Last week, I had the privilege of leading a full-day risk summit on information security (cyber) risk in Orlando at the 2016 Infosec World conference.
Over 50 professionals attended the summit, representing a wide variety of industries and roles. Alongside me in providing the seminar were two outstanding professionals and friends of mine: Evan Wheeler (VP of Operational Risk at DTCC) and Ron Woerner (Director of Cyber Security Studies at Bellevue University).
We started out the day by asking attendees to answer a small set of questions in a survey:
- How much experience do you have with risk management?
- What are the top 3 risks for your organization?
- From the topics in the agenda, what are your greatest pain points?
The results were… interesting.
It’s important to know up-front that most of those in attendance were not rookies in the field — as illustrated below:
I’ll also add that during the course of the day many of these people showed very strong critical thinking skills, as evidenced by the excellent questions they asked and observations they made. But even good critical thinking skills will only get you so far if you’re forced to operate from a shaky foundation…
Top 3 Risks
I had a hunch going in regarding how this would turn out, and I wasn’t disappointed. Below is the word cloud that represents the top risks in the eyes of those in attendance:
This isn’t the first time I’ve seen people, regulatory, insiders, data loss, phishing, and vendors described as top risks. Unfortunately, most of these aren’t risks, which simply reinforces the confusion about risk that I wrote about in the first two posts of my prioritization blog series.

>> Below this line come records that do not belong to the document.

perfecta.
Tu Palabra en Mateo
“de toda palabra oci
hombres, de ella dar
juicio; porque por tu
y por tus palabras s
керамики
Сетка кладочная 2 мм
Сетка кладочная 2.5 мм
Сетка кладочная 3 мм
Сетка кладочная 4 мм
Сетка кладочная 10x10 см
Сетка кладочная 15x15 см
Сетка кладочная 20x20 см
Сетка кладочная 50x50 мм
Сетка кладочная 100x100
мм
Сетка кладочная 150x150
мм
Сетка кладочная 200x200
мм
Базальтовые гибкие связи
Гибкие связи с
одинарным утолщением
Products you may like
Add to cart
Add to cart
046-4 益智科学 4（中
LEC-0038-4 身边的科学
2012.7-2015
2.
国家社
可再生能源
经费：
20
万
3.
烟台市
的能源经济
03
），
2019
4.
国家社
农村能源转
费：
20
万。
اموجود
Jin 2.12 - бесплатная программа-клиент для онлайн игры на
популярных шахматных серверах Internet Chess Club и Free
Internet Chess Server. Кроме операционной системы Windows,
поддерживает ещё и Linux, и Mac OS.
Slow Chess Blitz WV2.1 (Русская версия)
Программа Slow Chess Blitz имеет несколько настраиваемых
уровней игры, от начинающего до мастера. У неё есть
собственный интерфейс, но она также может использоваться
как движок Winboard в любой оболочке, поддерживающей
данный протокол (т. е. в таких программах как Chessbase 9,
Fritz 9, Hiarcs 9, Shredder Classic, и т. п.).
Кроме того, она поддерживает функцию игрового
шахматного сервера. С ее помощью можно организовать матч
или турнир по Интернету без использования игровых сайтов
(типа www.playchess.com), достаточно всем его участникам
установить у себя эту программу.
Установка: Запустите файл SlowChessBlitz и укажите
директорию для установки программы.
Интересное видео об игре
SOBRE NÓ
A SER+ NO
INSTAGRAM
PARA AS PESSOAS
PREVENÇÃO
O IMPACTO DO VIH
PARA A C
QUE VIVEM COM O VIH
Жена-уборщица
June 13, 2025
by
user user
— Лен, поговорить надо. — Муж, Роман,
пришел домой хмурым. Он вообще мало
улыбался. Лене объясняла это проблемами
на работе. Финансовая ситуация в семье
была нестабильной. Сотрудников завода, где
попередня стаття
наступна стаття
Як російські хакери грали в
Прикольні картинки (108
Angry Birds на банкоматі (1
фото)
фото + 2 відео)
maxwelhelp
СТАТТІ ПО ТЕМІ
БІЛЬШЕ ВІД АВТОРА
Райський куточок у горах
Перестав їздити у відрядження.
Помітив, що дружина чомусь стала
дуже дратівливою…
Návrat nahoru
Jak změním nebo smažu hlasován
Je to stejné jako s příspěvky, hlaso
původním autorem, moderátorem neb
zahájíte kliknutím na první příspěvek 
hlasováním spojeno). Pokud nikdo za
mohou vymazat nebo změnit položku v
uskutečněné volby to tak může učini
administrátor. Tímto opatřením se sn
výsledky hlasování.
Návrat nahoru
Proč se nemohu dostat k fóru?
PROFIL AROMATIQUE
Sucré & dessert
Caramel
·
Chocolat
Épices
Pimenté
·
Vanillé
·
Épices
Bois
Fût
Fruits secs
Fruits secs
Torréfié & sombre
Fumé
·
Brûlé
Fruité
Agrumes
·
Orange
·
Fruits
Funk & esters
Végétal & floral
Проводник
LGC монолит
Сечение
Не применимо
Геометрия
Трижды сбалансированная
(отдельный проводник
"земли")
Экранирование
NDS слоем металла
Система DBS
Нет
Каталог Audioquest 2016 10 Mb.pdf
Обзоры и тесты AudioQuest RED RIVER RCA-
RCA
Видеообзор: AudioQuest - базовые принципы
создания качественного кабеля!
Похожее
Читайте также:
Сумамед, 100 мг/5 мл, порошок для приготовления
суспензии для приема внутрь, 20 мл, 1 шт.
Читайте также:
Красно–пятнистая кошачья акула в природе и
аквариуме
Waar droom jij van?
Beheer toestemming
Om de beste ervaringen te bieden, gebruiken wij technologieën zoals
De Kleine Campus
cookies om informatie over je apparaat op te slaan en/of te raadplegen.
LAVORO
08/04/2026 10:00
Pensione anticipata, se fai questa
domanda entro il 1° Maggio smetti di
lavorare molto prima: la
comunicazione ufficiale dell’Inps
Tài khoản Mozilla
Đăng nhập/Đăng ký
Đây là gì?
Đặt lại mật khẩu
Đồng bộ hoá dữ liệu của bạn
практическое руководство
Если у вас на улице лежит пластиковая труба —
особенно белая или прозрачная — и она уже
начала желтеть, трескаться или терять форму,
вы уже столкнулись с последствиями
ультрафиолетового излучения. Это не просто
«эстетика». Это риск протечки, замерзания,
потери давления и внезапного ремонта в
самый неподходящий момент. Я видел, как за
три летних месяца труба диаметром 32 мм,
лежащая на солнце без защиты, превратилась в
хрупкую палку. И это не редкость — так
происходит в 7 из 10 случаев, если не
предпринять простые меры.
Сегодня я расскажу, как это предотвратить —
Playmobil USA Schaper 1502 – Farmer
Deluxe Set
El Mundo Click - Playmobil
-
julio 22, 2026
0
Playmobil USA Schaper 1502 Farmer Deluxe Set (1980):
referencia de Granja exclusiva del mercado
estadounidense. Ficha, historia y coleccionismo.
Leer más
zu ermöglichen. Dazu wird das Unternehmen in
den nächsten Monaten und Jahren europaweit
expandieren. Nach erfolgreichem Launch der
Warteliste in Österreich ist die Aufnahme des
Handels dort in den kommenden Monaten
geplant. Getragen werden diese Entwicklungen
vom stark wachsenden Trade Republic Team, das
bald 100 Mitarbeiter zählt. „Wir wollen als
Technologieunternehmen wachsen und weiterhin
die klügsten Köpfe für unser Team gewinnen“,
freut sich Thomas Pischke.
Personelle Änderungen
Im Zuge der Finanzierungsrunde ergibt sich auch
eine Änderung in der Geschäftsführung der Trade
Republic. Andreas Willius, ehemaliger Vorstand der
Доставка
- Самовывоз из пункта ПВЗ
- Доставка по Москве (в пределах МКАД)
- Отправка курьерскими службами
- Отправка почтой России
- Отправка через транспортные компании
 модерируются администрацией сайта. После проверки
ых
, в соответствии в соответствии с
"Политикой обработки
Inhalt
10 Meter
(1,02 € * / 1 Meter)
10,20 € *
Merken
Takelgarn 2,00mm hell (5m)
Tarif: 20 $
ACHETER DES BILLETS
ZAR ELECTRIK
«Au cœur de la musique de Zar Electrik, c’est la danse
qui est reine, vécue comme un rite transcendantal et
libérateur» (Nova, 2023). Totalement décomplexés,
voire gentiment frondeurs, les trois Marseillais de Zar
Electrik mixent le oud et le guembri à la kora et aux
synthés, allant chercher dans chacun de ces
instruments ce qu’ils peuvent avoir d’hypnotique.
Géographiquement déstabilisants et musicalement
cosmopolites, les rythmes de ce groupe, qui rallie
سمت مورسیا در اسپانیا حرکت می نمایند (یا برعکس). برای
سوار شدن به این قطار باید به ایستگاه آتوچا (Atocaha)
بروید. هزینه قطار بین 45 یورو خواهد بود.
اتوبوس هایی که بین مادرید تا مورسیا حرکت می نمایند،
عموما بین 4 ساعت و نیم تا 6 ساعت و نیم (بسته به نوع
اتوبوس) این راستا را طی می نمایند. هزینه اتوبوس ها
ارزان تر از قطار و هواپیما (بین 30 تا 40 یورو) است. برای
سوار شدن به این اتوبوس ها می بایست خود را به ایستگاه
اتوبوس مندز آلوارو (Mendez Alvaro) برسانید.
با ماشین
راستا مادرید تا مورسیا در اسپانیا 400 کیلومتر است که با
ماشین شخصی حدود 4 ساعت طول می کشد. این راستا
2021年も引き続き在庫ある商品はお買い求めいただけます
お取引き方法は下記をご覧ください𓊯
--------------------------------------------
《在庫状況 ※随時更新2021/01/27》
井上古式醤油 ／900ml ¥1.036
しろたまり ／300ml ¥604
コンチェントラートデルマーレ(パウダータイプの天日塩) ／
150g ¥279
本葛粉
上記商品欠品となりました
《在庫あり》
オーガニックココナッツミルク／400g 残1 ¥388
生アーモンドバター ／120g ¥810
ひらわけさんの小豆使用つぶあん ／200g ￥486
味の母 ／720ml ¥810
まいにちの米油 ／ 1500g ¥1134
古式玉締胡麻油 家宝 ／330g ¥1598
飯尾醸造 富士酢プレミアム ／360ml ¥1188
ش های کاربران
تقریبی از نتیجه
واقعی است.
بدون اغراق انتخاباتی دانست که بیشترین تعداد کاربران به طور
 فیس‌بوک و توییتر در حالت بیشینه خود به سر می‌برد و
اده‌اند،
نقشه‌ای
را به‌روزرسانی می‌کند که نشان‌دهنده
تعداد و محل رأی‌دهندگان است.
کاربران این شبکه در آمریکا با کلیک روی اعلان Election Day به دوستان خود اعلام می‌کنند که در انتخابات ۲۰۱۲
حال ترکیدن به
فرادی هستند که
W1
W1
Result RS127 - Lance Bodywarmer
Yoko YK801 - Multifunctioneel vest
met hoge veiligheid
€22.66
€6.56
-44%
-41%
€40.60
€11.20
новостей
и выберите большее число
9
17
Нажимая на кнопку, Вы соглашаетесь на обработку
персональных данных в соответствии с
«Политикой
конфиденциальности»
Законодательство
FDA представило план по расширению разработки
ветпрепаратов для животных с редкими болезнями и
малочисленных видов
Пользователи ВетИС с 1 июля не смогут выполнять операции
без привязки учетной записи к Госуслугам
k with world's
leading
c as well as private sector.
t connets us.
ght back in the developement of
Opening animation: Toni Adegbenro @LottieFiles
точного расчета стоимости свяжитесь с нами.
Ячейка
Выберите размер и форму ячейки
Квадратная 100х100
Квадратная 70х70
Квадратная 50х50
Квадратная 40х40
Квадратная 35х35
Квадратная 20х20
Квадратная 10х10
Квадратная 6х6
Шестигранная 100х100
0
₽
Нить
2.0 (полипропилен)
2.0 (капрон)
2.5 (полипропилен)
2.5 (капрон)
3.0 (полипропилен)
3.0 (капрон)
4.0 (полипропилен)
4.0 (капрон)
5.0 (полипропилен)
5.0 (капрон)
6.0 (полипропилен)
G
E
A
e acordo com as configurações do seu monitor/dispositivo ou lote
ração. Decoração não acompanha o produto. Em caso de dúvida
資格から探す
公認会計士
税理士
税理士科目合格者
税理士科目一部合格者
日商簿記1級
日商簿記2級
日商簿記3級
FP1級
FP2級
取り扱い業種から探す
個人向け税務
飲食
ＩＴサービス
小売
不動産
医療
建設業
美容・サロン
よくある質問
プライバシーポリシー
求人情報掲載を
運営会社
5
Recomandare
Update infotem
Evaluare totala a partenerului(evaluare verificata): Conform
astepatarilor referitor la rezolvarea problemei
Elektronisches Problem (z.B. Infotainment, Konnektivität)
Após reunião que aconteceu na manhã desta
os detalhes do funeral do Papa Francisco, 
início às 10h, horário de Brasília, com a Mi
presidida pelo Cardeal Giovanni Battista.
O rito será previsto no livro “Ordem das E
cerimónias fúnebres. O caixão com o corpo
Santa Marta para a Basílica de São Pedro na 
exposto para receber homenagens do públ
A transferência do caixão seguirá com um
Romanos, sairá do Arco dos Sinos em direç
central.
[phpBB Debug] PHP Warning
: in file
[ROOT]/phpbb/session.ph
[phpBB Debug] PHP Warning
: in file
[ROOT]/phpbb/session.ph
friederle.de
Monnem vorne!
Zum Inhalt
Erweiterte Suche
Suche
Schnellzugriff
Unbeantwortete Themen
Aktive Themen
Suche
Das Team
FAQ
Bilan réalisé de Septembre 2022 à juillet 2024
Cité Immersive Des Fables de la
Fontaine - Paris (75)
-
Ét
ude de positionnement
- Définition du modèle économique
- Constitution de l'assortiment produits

The last question in the survey though, is where I believe one of the key challenges in our profession was really highlighted. The chart below shows how the answers played out:
The numbers in the circles represent the average from all of the ratings on each pain point (on a scale of 1 to 10). You can also see the shaded distribution outlines along each scale, which shows the degree of consistency within the answers. Confusion about risk ranked lowest, while risk measurement and communication ranked highest. Here’s the problem though; from everything I see in our profession, there is tremendous confusion about risk, beginning with what it is in the first place (witness the word-cloud above). Without clarity on that, there is no way that you can measure and communicate it effectively. Furthermore, without effective measurement, it is nearly impossible to prioritize effectively (at least with any degree of confidence).
So here’s my take on what this suggests. As as a profession:
- We recognize that we struggle to measure and communicate risk effectively.
- We don’t recognize (or at least we under-appreciate the significance of) the level of confusion in our industry about what risk is and how that affects our ability to measure it.
- We prioritize the stuff on our plates (because we have to) but probably give ourselves too much credit for how well we do it given that overall we aren't good at measuring risk and aren't clear on what risk is in the first place.
The bottom line is that until we get clarity on risk, everything else is a crapshoot.
Clearly, this is a small, not-entirely-random sample (comprised of people who paid to attend a day-long risk seminar), but I’ll be gathering more data over the coming weeks from groups that are going to be more general in nature. It will be interesting to see whether additional data sheds different light on the subject, or whether it simply reinforces my suspicions.